The Associated Press
By The Associated Press
August 25, 2020USshare
Rock Fall at Grand Canyon Reveals Possible Ancient Animal Footprints
Park employees Klara Widrig (L) and Anne Miller examine a rock that revealed fossilized footprints at the Grand Canyon in northern Arizona in a file photo. (Courtesy Grand Canyon National Park via AP)

FLAGSTAFF, Ariz.—It’s something like a modern-day chuckwalla, strolling in sand dunes on an island in what now is the Grand Canyon region.

That’s how Steve Rowland, professor emeritus of geology at the University of Nevada, Las Vegas, and his fellow researchers interpret fossil footprints that were revealed in a rockfall near a popular Grand Canyon hiking trail. They estimate the tracks are 313 million years old, give or take a half-million years.

Fossil footprints on the face of a rock
Fossil footprints on the face of a rock that fell near a popular hiking trail at Grand Canyon National Park, Ariz., in March 2018. (Steve Rowland via AP)

Rowland first heard about the footprints from a Norwegian geology professor, Allan Krill, who was hiking at the Grand Canyon in 2016 with his students and sent Rowland a photo.

Rowland made out claw marks common among reptiles in the 28 footprints, which he said help tease out the scarce skeletal record.

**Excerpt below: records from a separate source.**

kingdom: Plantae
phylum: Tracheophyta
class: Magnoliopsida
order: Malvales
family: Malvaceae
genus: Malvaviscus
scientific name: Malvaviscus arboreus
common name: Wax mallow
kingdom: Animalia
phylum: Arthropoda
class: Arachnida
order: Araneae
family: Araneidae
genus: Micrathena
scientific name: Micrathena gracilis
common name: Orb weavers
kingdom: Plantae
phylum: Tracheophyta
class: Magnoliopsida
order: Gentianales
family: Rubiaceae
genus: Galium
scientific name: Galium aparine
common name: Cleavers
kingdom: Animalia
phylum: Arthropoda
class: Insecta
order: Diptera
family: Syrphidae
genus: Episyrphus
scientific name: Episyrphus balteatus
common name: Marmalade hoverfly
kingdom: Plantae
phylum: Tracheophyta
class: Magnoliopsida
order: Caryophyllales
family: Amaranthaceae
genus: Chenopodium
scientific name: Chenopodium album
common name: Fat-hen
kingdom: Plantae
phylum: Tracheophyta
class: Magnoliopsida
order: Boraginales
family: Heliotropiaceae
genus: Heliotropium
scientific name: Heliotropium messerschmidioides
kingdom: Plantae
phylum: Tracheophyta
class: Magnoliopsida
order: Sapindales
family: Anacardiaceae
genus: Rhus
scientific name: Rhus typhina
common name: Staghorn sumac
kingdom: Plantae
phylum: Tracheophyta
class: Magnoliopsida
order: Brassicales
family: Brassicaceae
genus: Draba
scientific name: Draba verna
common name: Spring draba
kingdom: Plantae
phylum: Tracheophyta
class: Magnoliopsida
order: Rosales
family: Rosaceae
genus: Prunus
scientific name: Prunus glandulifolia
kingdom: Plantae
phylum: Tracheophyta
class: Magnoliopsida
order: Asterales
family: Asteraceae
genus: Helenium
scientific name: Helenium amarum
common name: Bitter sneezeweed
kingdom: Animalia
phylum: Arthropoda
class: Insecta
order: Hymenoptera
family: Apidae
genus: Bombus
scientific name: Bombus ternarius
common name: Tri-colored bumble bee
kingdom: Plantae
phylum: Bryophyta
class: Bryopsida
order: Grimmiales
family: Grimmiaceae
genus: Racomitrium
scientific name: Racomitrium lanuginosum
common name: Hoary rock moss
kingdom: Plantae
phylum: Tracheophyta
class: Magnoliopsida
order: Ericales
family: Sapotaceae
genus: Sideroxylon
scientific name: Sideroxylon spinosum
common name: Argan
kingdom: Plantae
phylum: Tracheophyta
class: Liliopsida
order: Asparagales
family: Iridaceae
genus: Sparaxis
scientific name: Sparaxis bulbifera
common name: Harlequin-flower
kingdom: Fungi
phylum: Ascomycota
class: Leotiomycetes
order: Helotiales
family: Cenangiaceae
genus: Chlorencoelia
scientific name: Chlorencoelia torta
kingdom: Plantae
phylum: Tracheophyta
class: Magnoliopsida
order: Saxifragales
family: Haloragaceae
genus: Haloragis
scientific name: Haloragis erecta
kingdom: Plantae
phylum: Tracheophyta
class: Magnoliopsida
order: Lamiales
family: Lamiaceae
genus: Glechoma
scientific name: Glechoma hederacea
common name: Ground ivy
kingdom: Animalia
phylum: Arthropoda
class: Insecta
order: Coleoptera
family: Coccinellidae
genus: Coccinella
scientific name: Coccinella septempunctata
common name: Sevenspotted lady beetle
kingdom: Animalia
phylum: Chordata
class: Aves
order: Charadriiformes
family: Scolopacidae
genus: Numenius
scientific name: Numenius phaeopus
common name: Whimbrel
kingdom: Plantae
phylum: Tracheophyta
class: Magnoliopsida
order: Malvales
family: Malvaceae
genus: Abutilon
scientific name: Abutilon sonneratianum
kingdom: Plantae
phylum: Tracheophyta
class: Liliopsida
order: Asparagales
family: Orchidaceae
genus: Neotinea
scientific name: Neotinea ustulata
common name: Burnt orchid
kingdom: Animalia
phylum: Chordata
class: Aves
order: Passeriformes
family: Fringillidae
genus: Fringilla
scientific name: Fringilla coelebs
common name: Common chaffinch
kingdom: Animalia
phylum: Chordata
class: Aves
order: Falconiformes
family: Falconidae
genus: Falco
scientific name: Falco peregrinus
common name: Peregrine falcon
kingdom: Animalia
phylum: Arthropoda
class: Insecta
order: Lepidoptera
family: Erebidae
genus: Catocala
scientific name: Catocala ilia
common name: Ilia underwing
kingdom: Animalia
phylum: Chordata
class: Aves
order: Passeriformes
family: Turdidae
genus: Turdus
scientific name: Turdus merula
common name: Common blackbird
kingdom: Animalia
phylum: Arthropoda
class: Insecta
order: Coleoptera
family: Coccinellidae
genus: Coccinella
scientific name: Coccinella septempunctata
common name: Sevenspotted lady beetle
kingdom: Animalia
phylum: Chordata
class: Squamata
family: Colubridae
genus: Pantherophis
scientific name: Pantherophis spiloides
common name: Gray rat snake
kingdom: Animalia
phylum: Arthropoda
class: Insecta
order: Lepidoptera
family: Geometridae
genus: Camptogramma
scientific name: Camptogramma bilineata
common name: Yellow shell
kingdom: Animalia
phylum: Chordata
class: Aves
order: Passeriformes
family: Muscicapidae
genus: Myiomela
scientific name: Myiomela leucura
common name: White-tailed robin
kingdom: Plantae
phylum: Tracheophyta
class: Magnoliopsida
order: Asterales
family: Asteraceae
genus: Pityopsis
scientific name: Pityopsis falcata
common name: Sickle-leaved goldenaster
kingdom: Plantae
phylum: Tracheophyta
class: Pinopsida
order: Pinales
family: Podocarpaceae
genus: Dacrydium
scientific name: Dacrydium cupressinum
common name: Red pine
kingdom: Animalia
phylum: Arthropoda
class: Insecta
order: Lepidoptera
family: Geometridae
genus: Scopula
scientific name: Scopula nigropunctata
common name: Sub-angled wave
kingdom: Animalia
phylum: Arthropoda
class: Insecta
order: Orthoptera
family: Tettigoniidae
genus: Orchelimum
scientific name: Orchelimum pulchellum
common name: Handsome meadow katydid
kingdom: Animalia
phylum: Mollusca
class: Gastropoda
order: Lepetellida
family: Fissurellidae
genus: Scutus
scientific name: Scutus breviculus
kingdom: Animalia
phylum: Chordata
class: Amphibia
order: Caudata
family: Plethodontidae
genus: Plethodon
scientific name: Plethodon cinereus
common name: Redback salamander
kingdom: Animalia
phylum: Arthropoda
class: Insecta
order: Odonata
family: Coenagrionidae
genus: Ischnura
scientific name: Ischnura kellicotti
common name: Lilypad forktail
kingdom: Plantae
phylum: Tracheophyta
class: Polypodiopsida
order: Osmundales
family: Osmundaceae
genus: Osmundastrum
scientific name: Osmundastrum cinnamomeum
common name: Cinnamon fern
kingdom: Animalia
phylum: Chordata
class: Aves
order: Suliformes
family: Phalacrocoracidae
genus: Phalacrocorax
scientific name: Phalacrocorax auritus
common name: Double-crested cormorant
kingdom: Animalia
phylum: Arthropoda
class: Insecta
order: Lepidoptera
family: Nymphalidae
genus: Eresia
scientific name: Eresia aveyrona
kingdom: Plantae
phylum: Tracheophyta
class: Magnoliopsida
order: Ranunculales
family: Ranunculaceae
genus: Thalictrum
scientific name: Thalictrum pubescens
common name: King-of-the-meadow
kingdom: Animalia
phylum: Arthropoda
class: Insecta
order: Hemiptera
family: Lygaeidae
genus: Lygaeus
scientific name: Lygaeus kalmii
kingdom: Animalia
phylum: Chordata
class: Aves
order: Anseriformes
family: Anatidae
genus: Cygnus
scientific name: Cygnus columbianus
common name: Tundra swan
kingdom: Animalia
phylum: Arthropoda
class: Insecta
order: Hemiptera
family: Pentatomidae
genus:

Some of the earliest bones of similar animals that lay eggs outside the water were found in Nova Scotia around the same time the creatures would have been in what’s now northern Arizona, Rowland said.

Similar tracks elsewhere largely are found in coal beds, not sand dunes, he said.

“You could always learn more, and we certainly would like to find more tracks of those same animals,” he said.

The rock fell from the Manakacha Formation, made up of sandstone, limestone, and mudstone that points to it being a onetime coastal plain when Arizona was near the western edge of the supercontinent, Pangaea. Dinosaurs weren’t around yet.

Officials at the Grand Canyon are trying to determine what to do with the rock. It weighs hundreds of pounds and is in plain view along the Bright Angel Trail. Another part of the rock also has footprints but wasn’t studied extensively.

The Grand Canyon has talked about creating a trail-side display or flying the rock out and into a museum, which would be costlier, Nebel said.

“A lot of people walk by it and never see it,” he said. “Scientists, we have trained eyes. Now that they know something’s there, it will draw more interest.”